In re Deborah Lynn Partida, 862 F.3d 909 (9th Cir. 2017). Chapter 13 bankruptcy debtor was ordered to pay $193,337 in restitution after she was convicted in 2002—upon a guilty plea—of one count of embezzlement and theft of labor union assets.  At the time she filed for bankruptcy, defendant-debtor reported owing $218,500 in unpaid restitution.  Defendant-debtor appealed the bankruptcy court’s denial of her motion to hold the government in contempt for attempting to collect the restitution, arguing that the government violated the Bankruptcy Code’s automatic stay.  After the Bankruptcy Appellate Panel affirmed, debtor sought further review.  The United States Court of Appeals for the Ninth Circuit rejected debtor’s argument, concluding that the Mandatory Victim Restitution Act (MVRA), 18 U.S.C. §3663A, allows the government to collect restitution despite the automatic stay.  In reaching its conclusion, the court observed that the MVRA’s enforcement provision states that the government “may enforce a judgment . . . in accordance with the practices and procedures for the enforcement of a civil judgment under Federal law or State law” and “[n]otwithstanding any other Federal Law.”  The court found that “the plain language of the MVRA makes clear that the government can collect restitution, despite any federal laws to the contrary.”  The court also examined the MVRA’s legislative history and found that its construction is consistent with the congressional intent for the MVRA with respect to the government’s collection powers. The court further observed that its conclusion is consistent with the decisions of the Second and Sixth Circuits.  For these reasons, the court affirmed the Bankruptcy Appellate Panel’s decision.
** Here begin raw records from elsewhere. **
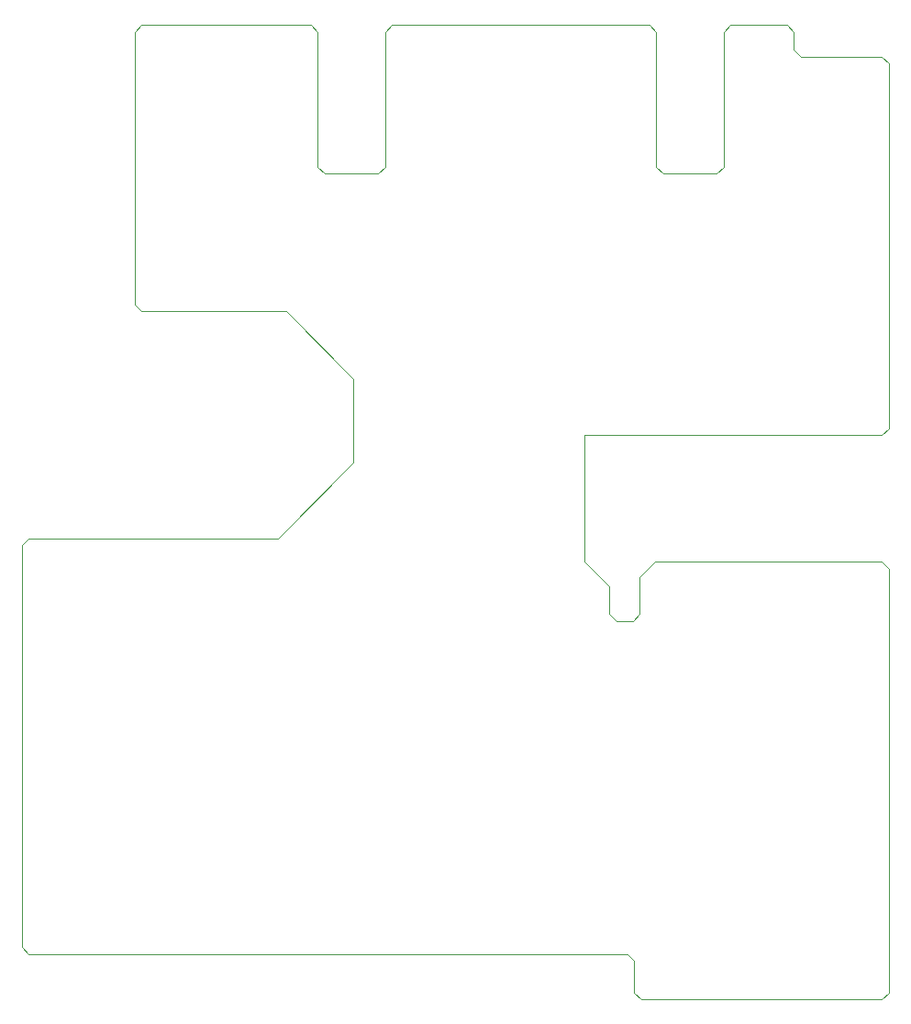
<source format=gbr>
%TF.GenerationSoftware,KiCad,Pcbnew,(6.0.7)*%
%TF.CreationDate,2022-08-24T00:27:46+02:00*%
%TF.ProjectId,n64adv2,6e363461-6476-4322-9e6b-696361645f70,20220729*%
%TF.SameCoordinates,Original*%
%TF.FileFunction,Profile,NP*%
%FSLAX46Y46*%
G04 Gerber Fmt 4.6, Leading zero omitted, Abs format (unit mm)*
G04 Created by KiCad (PCBNEW (6.0.7)) date 2022-08-24 00:27:46*
%MOMM*%
%LPD*%
G01*
G04 APERTURE LIST*
%TA.AperFunction,Profile*%
%ADD10C,0.050000*%
%TD*%
G04 APERTURE END LIST*
D10*
X188506100Y-149326600D02*
X187871100Y-149961600D01*
X172631100Y-73761600D02*
X167678100Y-73761600D01*
X135801100Y-73126600D02*
X135801100Y-60680600D01*
X142659100Y-60045600D02*
X166408100Y-60045600D01*
X162725100Y-114401600D02*
X163360100Y-115036600D01*
X167043100Y-60680600D02*
X167043100Y-73126600D01*
X173266100Y-60680600D02*
X173266100Y-73126600D01*
X166916100Y-109575600D02*
X187871100Y-109575600D01*
X118910100Y-60680600D02*
X119545100Y-60045600D01*
X163360100Y-115036600D02*
X164884100Y-115036600D01*
X179108100Y-60045600D02*
X173901100Y-60045600D01*
X173901100Y-60045600D02*
X173266100Y-60680600D01*
X142024100Y-60680600D02*
X142659100Y-60045600D01*
X164884100Y-115036600D02*
X165519100Y-114401600D01*
X187871100Y-109575600D02*
X188506100Y-110210600D01*
X187871100Y-149961600D02*
X165646100Y-149961600D01*
X165519100Y-114401600D02*
X165519100Y-110972600D01*
X132880100Y-86461600D02*
X119545100Y-86461600D01*
X142024100Y-73126600D02*
X142024100Y-60680600D01*
X160439100Y-109575600D02*
X162725100Y-111861600D01*
X118910100Y-85826600D02*
X119545100Y-86461600D01*
X179743100Y-60680600D02*
X179108100Y-60045600D01*
X179743100Y-62331600D02*
X179743100Y-60680600D01*
X188506100Y-63601600D02*
X188506100Y-97256600D01*
X164376100Y-145770600D02*
X109131100Y-145770600D01*
X165011100Y-149326600D02*
X165011100Y-146405600D01*
X132118100Y-107416600D02*
X139103100Y-100431600D01*
X142024100Y-73126600D02*
X141389100Y-73761600D01*
X167043100Y-73126600D02*
X167678100Y-73761600D01*
X139103100Y-92684600D02*
X132880100Y-86461600D01*
X188506100Y-63601600D02*
X187871100Y-62966600D01*
X135801100Y-60680600D02*
X135166100Y-60045600D01*
X188506100Y-97256600D02*
X187871100Y-97891600D01*
X165011100Y-146405600D02*
X164376100Y-145770600D01*
X118910100Y-85826600D02*
X118910100Y-60680600D01*
X132118100Y-107416600D02*
X109131100Y-107416600D01*
X136436100Y-73761600D02*
X135801100Y-73126600D01*
X108496100Y-145135600D02*
X108496100Y-108051600D01*
X167043100Y-60680600D02*
X166408100Y-60045600D01*
X172631100Y-73761600D02*
X173266100Y-73126600D01*
X187871100Y-62966600D02*
X180378100Y-62966600D01*
X136436100Y-73761600D02*
X141389100Y-73761600D01*
X160439100Y-97891600D02*
X160439100Y-109575600D01*
X180378100Y-62966600D02*
X179743100Y-62331600D01*
X139103100Y-100431600D02*
X139103100Y-92684600D01*
X165519100Y-110972600D02*
X166916100Y-109575600D01*
X109131100Y-107416600D02*
X108496100Y-108051600D01*
X119545100Y-60045600D02*
X135166100Y-60045600D01*
X188506100Y-110210600D02*
X188506100Y-149326600D01*
X162725100Y-111861600D02*
X162725100Y-114401600D01*
X165646100Y-149961600D02*
X165011100Y-149326600D01*
X109131100Y-145770600D02*
X108496100Y-145135600D01*
X187871100Y-97891600D02*
X160439100Y-97891600D01*
M02*

</source>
State v. Payan, No. 1 CA-CR-16-0683, 2017 WL 4127693 (Ariz. Ct. App. Sept. 19, 2017). Defendant appealed his convictions and sentences for resisting arrest and possession of marijuana on numerous grounds.  In relevant part, defendant argued that the superior court improperly found that the patrol officer qualified as a victim entitled to the protections afforded by Arizona’s Victims’ Bill of Rights.  Before trial, defendant sought a pretrial interview with the patrol officer.  The court found that the patrol officer qualified as a victim and had the right to refuse a pretrial interview.  The court explained that pursuant to Arizona’s Victims Bill of Rights, a “victim” is a person “against whom the criminal offense has been committed.”  The court further noted that a victim has the right to “refuse an interview, deposition, or other discovery request by the defendant.”  As charged in this case and set forth by statute, a person “commits resisting arrest by intentionally preventing or attempting to prevent a person reasonably known to him to be a peace officer, acting under color of such peace officer’s official authority, from effecting an arrest by [u]sing or threatening to use physical force against the peace office or another.”  Prior case law makes clear that resisting arrest is not a victimless crime—rather, it is a “crime committed against a person.”  Further, although there is case law suggesting that resisting arrest is “event-directed,” that case does not call into question the holding that resisting arrest is a crime committed against a person. Therefore, the superior court did not err by designating the patrol officer as a victim entitled to refuse pretrial interviews.  The conviction was affirmed.